高皓光は、村長は何をされても仕方がないが、村人のほとんどは死ぬべきではないと頭で考えた。しかし気持ちがついていかず村人全員を見捨ててしまいたくなる。村人全員はやはり殺すべきなんじゃないかと考えかけすらする。思い直して白小小をとめようと考えるものの、覚悟が足りずに選択から逃げてしまう。白小小は村の大人たちを皆殺しにする。
白小小はこの時点では黒山村の人間は皆殺しにすべきという理屈を信じていた。だが何も知らずに自分に懐いていた子どもたちまで殺すことは感情的に不可能だった。白小小は自分が先祖の罪を口実にして現在の欲望を果たすという誤りをおかしてしまったことを自覚する。そして自分に対する罰を受け入れる。
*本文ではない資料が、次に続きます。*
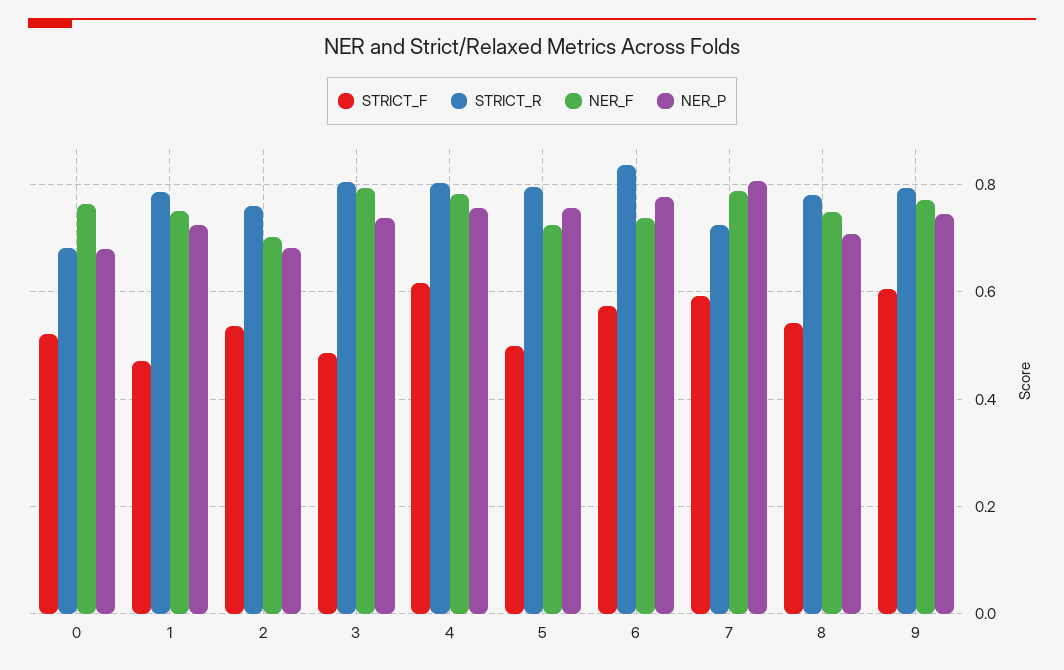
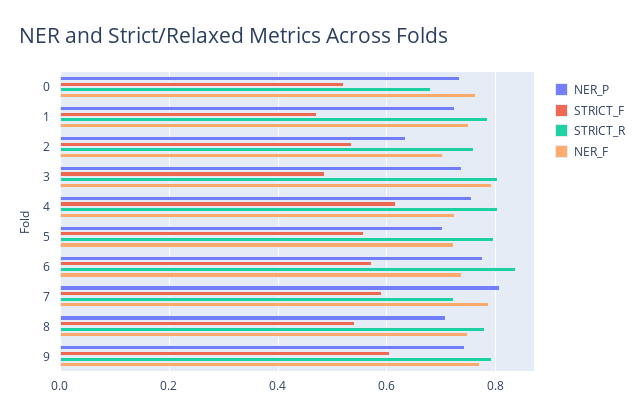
  {
    "STRICT_F": {
      "0": 0.52,
      "1": 0.48,
      "2": 0.54,
      "3": 0.48,
      "4": 0.62,
-     "5": 0.5,
+     "5": 0.56,
      "6": 0.58,
      "7": 0.6,
      "8": 0.54,
      "9": 0.6
    },
    "STRICT_R": {
      "0": 0.68,
      "1": 0.78,
      "2": 0.76,
      "3": 0.8,
      "4": 0.8,
      "5": 0.8,
      "6": 0.84,
      "7": 0.72,
      "8": 0.78,
      "9": 0.8
    },
    "NER_F": {
      "0": 0.76,
      "1": 0.76,
      "2": 0.7,
      "3": 0.8,
-     "4": 0.78,
+     "4": 0.72,
      "5": 0.72,
      "6": 0.74,
      "7": 0.78,
      "8": 0.74,
      "9": 0.78
    },
    "NER_P": {
-     "0": 0.68,
+     "0": 0.74,
      "1": 0.72,
-     "2": 0.68,
+     "2": 0.64,
      "3": 0.74,
      "4": 0.76,
-     "5": 0.76,
+     "5": 0.7,
      "6": 0.78,
      "7": 0.8,
      "8": 0.7,
      "9": 0.74
    }
  }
黒山村編では過去の因縁や貸し借りに囚われることの愚かさが描かれている。そしてそこから解放されるためには愛情や思いやりが必要だということが示されている。白小小が村人を助けるために高皓光たちを犠牲にしようとしたことはやむを得ない行為だが、もしそれを高皓光たちが非難したとしても当然の状況だった。しかし高皓光たちは白小小を他の村人から庇った。だから白小小は高皓光たちに心を開いた。また、白小小は村の子どもたちに愛情を持っていたために本当の意味で村人を皆殺しにすることはできなかった。貸し借りの呪縛から解放された白小小は最期に山の外を見ることができた。しかし大局的に捉えるとこの解放すらも運命に操られた結果にすぎない。